> [Object state comparisons]:
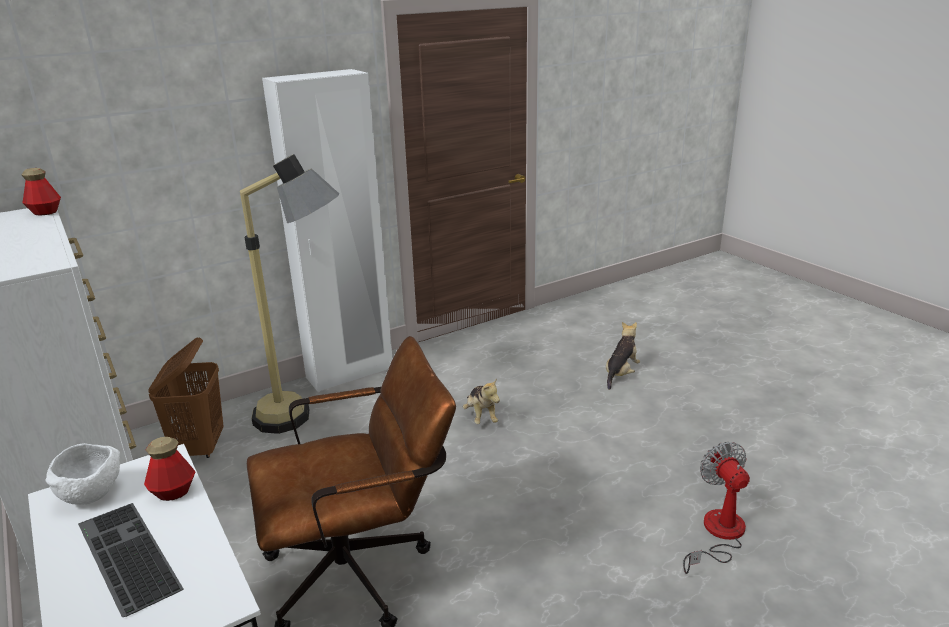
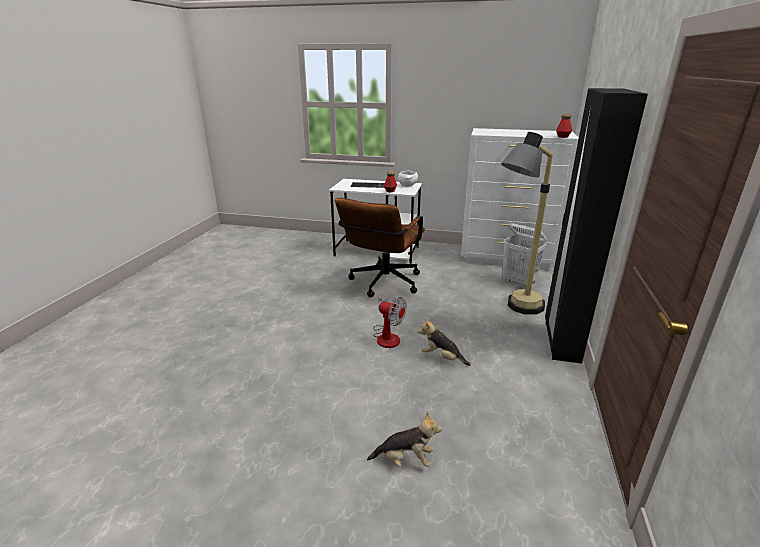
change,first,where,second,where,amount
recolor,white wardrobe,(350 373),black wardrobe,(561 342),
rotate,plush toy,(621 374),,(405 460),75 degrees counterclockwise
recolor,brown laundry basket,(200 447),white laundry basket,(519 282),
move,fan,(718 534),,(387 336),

* * *

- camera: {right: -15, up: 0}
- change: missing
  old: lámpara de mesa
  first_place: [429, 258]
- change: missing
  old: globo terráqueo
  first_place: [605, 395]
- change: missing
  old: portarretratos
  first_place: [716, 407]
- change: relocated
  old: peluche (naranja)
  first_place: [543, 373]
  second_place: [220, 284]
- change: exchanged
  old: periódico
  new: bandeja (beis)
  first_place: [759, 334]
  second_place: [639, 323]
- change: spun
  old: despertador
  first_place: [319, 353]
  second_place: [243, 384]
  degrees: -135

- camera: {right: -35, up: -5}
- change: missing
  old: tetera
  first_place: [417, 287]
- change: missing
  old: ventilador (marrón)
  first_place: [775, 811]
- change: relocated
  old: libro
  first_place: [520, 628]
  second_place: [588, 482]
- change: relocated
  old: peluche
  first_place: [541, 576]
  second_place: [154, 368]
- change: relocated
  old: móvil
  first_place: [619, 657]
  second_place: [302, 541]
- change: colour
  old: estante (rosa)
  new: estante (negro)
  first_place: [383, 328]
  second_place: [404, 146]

> [Your instructions]:
The line above containing "first_place: [543, 373]", the line containing "second_place: [243, 384]", and every line between them are to be transcribed exactly; no other line is wanted.

> [Written response]:
  first_place: [543, 373]
  second_place: [220, 284]
- change: exchanged
  old: periódico
  new: bandeja (beis)
  first_place: [759, 334]
  second_place: [639, 323]
- change: spun
  old: despertador
  first_place: [319, 353]
  second_place: [243, 384]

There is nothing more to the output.